Later that evening the Luger shot through the roof of the royal tent summoned Leon before he had completed the entry in his game book for the leopard hunt. As he set it aside he felt himself succumbing to the perverse arousal she was able to evoke in him so readily. ‘She could corrupt St Peter and all the angels of heaven,’ he told himself, as he went to do her bidding.
The following morning when they rode out to continue the chase for warthogs she spurred up alongside Leon’s horse and chatted as gaily as a young girl. Once more Leon was disconcerted by the mercurial change in her mood and wondered what it foreshadowed. He did not have to wait long to find out.
‘Oh, how I love to kill pigs,’ she remarked, ‘and these African ones are amusing, but they do not match up to our German wild boar.’
‘We have other pigs that are bigger and more dangerous,’ Leon protested. ‘The giant forest hog that live in the bamboo forests of the Aberdare mountains can weigh more than a thousand pounds.’

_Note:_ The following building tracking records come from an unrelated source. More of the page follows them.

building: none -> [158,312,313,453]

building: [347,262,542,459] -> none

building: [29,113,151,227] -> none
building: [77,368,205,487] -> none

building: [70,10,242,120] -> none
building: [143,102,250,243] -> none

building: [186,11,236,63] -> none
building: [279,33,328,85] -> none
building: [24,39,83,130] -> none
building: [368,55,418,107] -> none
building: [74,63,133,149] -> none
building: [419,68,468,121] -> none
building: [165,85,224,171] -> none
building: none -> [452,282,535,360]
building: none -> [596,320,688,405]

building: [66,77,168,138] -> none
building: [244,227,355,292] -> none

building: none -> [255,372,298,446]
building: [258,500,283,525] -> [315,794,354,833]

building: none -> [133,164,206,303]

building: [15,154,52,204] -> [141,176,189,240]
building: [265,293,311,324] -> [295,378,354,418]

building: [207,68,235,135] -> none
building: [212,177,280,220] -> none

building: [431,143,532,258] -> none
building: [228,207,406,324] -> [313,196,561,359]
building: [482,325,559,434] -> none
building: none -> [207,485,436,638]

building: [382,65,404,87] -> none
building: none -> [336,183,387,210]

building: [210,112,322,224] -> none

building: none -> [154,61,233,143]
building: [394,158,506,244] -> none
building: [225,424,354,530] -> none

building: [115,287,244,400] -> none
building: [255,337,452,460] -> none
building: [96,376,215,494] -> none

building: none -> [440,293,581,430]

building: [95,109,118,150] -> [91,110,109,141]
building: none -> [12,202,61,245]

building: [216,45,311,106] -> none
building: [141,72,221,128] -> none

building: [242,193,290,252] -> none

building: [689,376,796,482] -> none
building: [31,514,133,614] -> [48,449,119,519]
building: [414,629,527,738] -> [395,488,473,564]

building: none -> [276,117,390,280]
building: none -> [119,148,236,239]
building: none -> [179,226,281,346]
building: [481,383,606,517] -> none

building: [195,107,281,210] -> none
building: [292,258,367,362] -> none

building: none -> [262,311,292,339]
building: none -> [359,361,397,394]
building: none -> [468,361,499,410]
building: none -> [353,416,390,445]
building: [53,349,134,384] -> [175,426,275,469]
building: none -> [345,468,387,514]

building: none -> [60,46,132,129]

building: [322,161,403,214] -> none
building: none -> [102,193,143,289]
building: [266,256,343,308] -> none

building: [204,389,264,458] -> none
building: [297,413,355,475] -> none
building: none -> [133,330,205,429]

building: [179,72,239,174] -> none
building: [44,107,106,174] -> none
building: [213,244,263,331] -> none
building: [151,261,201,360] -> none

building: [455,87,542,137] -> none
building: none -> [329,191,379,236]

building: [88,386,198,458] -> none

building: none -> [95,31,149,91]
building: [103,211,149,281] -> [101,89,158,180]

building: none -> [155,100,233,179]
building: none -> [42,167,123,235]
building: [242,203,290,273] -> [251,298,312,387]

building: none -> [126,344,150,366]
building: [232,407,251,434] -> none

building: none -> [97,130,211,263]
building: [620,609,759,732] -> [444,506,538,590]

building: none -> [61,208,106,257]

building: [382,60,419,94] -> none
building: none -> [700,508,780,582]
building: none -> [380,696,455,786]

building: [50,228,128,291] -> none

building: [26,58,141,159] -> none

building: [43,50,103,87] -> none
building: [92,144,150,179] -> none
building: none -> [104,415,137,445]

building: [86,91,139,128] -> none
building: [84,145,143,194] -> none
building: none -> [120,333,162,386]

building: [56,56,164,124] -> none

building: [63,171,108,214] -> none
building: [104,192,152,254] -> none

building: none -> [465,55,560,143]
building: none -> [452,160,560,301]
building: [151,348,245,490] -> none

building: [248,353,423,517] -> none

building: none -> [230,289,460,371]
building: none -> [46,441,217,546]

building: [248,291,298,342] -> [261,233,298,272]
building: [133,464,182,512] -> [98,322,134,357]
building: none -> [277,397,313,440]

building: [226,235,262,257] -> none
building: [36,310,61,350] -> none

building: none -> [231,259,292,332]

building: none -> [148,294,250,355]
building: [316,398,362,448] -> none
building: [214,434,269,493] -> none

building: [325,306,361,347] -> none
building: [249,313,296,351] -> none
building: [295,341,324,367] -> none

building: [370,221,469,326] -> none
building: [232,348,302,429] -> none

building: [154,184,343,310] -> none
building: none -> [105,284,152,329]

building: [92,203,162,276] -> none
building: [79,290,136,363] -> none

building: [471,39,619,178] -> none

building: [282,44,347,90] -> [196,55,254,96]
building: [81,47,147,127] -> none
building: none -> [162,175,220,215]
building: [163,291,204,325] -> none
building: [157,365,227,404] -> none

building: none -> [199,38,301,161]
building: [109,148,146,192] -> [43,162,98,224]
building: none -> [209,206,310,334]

‘Poof!’ She dismissed his statement with a wave of her hand. ‘There is only one variety of game that truly thrills me beyond all others.’
‘Which is it? Is it a very rare species?’ he asked, with interest, and she laughed lightly,
‘Not at all. In the Polynesian islands they call them “long pigs”.’ He stared at her in disbelief. ‘Ah, so! Now at last you understand.’ She laughed again. ‘I have killed many, but the thrill never palls. Shall I tell you of my first one, Courtney?’
‘If you so wish.’ His voice was hoarse with horror.
‘He was a young gamekeeper on one of the royal estates. I was thirteen. Although I was still a virgin, I wanted him, but he was married and he loved his wife. He laughed at me. When I was alone with him in the forest hunting capercaillie, I sent him forward to pick up a bird I had shot. When he had gone ten paces I shot him in the back of his legs with both barrels of my shotgun. The blast tore away the bone and his legs were held by only strings and tatters of flesh. There was much blood. I sat beside him and talked to him as he lay bleeding to death. I explained why I had had to kill him. He pleaded for mercy, not for himself, he said, but for his slattern of a wife and the miserable brat she carried in her belly. He wept and begged me to fetch a doctor to save him. I laughed at him, as he had once dared to laugh at me. He took almost an hour to die.’ Her expression was dreamy. They rode on in silence for a while, and then she asked innocently, ‘You would never disappoint me as the gamekeeper did, would you, Courtney?’